With the hand at the end of the arm that wasn’t in a teeth-vise, I smacked my child across the face.

Chubby arms, twinkling eyes, swirl of soft, curly hair, the love of my life. I hit my 2-year-old son so hard my palm stung.

“Goddammit, stop biting me!” I yelled.

My son looked at me, stunned and betrayed, silent for a heartbeat. And then he wailed, crying out for daddy, who was out of town on business.

Strangely calm, I picked him up and wrapped him with a towel into what I call a “baby burrito.” I rocked him in my arms, sitting in a puddle of water on the floor. “I’m sorry,” I said again and again. “Mommy’s so sorry.”

Robotically I moved through the rest of our nighttime routine: pajamas, bathroom, bedtime story, bed. When I heard his breathing deepen, his sweet little snores, I got up and went into the dining room, where I sat at the table and put my head into my hands. I wanted to vomit up the black ball that was swirling in my chest.

What kind of monster hits their kid? Now I knew exactly what kind of monster.

“Please, God,” I prayed, “help me be a better mother. Please God or Jesus or Krishna or Allah or Mary or Moses or Grandma or whoever is on the other end of this line right now. Please throw me a bone here. I need help.”

The next morning, I called my closest friend and asked her to come watch my son while I escaped to a yoga class. I wasn’t entirely certain that I wouldn’t walk out of that class and keep walking all the way to Mexico. I was pretty sure my child would be better off without me. I should leave. Leave now and let Scott find a better wife. A good wife. A good mother. As I moved through my asanas and sun salutations, my limbs felt like they weighed a thousand pounds each. Shame burned in my belly through the whole class. During the final meditation, the teacher gave us a mantra.

I love you. I’m sorry. Forgive me.
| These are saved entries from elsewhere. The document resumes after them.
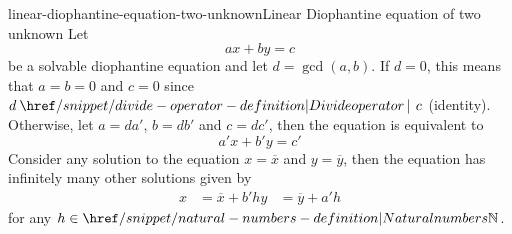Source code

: \documentclass[preview]{standalone}
\begin{document}
\begin{snippetproposition}{linear-diophantine-equation-two-unknown}{Linear Diophantine equation of two unknown}
    Let \[ax+by=c\] be a solvable diophantine equation
    and let \(d = \gcd(a,b)\).
    If \(d=0\), this means that \(a=b=0\) and \(c=0\) since \(d \divides c\) (identity).
    Otherwise, let \(a=da'\), \(b=db'\) and \(c=dc'\), then the equation is equivalent to
    \[
        a'x + b'y = c'
    \]
    Consider any solution to the equation \(x=\overline{x}\) and \(y=\overline{y}\),
    then the equation has infinitely many other solutions given by
    \begin{align*}
        x &= \overline{x} + b'h
        y &= \overline{y} + a'h
    \end{align*}
    for any \(h \in \naturalnumbers\).
\end{snippetproposition}

\end{document}
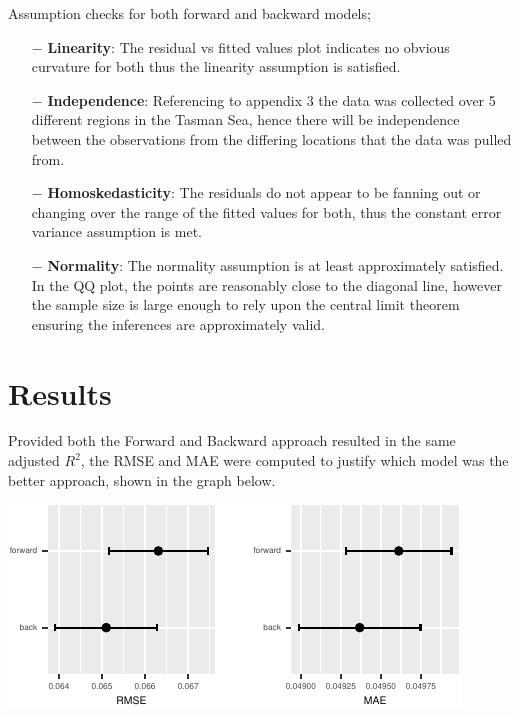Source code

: \documentclass[letterpaper,9pt,twocolumn,twoside,]{pinp}
\begin{document}
Assumption checks for both forward and backward models;

\begin{itemize}
     \item[$-$] \textbf{Linearity}: The residual vs fitted values plot indicates no obvious curvature for both thus the linearity assumption is satisfied.
     \item[$-$] \textbf{Independence}: Referencing to appendix 3 the data was collected over 5 different regions in the Tasman Sea, hence there will be independence between the observations from the differing locations that the data was pulled from.
     \item[$-$] \textbf{Homoskedasticity}: The residuals do not appear to be fanning out or changing over the range of the fitted values for both, thus the constant error variance assumption is met.
     \item[$-$] \textbf{Normality}: The normality assumption is at least approximately satisfied. In the QQ plot, the points are reasonably close to the diagonal line, however the sample size is large enough to rely upon the central limit theorem ensuring the inferences are approximately valid.
\end{itemize}

\hypertarget{results}{%
\section{Results}\label{results}}

Provided both the Forward and Backward approach resulted in the same
adjusted \(R^2\), the RMSE and MAE were computed to justify which model
was the better approach, shown in the graph below.

\begin{center}\includegraphics{ExecSum_files/figure-latex/unnamed-chunk-8-1} \end{center}
\end{document}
Thank you.

She instructed us to use it for our enemies, but who has enemies? I’m not a politician or a gangster or even the president of the PTA. So I decided to use it for my complicated and sometimes violent grandfather. Then for my father. And then, for good measure, I used it for myself.

With my father, the Thank You was the easiest part. After everything, I knew I was fiercely loved by my family. I had always known that and I was truly grateful for it. People are often surprised when they hear about my turbulent personal history and find me at least relatively intact, generally goofy and optimistic. I count the love I received as the reason. There were so many failings in my childhood home, but also so much love.

I might not have been a very, very good mother, but I love that kid with every cell in my body. I understood then what I never could before. You can love someone and still smack them in the face. You can try and try, and still be unknowable to yourself. I got it. Maybe I would find a way to tell my father someday.

At the end of that class, the teacher told us to set an intention for our day. Mine was less of an intention and more of a promise to God: I would never hit my child again. I would aim not so much for goodness, because what is that anyway, but for persistence and hope. I would keep trying and somehow we would figure out how to heal together.

My own violence humbled me and propelled my family into the counseling we badly needed. We identified and are treating my son’s sensory integration issues and trauma history, with remarkable results. And while hitting my son was an egregious mistake, it ultimately made me a better mother.  It showed me the futility of the binary notion of good and bad parenting. It made me reexamine questions like, what really makes us worthy of motherhood? Of love and belonging and family? Just how very, very good does a mother have to be to be a good mother?

Motherhood is a gift, not a reward for good behavior. Part of the gift my son gives me is the opportunity to mother myself. To hold myself tenderly, flaws and all, and tell myself, “We all make mistakes, honey. We’ll get through this.  It’s going to be OK.”